George Byers Jr Distinguished Flying Cross 1

And then the Gold Star, that is, for the USMC, a device indicating the second reception of the DFC:

George Byers Jr Distinguished Flying Cross 2

That’s all I have for this one, with the Navy Personnel Command in Millington TN only sending a box checked next to the title and noting the Gold Star. I wish I knew more about the particularities. As both notifications say at the Hall of Valor Project, “Citation Needed”. I’m thinking that the citations are classified, the reason for extra-effort to write a “synopsis.”

I remember that as a little boy, dad explained that this was the Distinguished Flying Cross, a propeller over a cross. To me, this was stunning, an intersection of society and religion, of military service and religion, the highest form of honor that could be given to a war-award, thought I, that which recalled the the epic battle of heaven over against hell, of Jesus over against the forces of evil, recalling that this battle was that of the greatest love, laying down one’s life for one’s friends, the greatest form of patriotism. “What’s the Gold Star?” I asked. “For receiving it twice,” he said. “Twice” thought I, in awe.

I would then grab a plastic model of the Corsair dad flew, and run about inside the house and out, pretending to be the pilot in battle, and inspired.

corsair checkerboard squadron wr 5

Marine Fighter Attack Squadron 312, the Checkerboarders, callsign “Check!” Note that the model above depicts the final, most powerful version of the plane that could out-fly all the early jets to follow.

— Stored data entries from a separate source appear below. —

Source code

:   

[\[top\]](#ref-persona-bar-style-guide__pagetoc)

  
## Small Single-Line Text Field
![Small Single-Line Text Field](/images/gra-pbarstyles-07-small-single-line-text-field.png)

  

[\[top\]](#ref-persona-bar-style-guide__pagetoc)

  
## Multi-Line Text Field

Note the three holes on the front edge of both wings, making for fully six 50 cals that could run at the same time, a kind of precursor to the A-10 “Warthog” that, to date, still surpasses the rate of fire of the Warthog.

  • Today’s A-10 “Warthog” can belt out seventy rounds a second from its single 50 cal gatling gun.
  • The later, Korean war version of the Corsair, fitted with fully six AN/M2 Browning 50 cals could, in theory, put out a maximum of eighty five rounds a second.

Actually, anything faster than this simply is no longer useful and such a waste of ammo, which already weighs way too much.

The missiles, dad explained, were used for the usual sorties of taking out munitions trains and bridges.

During such excursions, he said that he would be flying in “North” Korea just above the ground, over rice paddies, and that the farmers would look up at him as he flew just overhead. He said he could see the faces of women and children, and that that’s what inspired him to serve and put himself at risk. It was all for them. They deserved better than horrific communism which was dragging them down and which threatened to drag us down. If you want to know what “down” is, try the hell-hole of Venezuela right now, or, still to this day, “North” Korea as opposed to “South” Korea.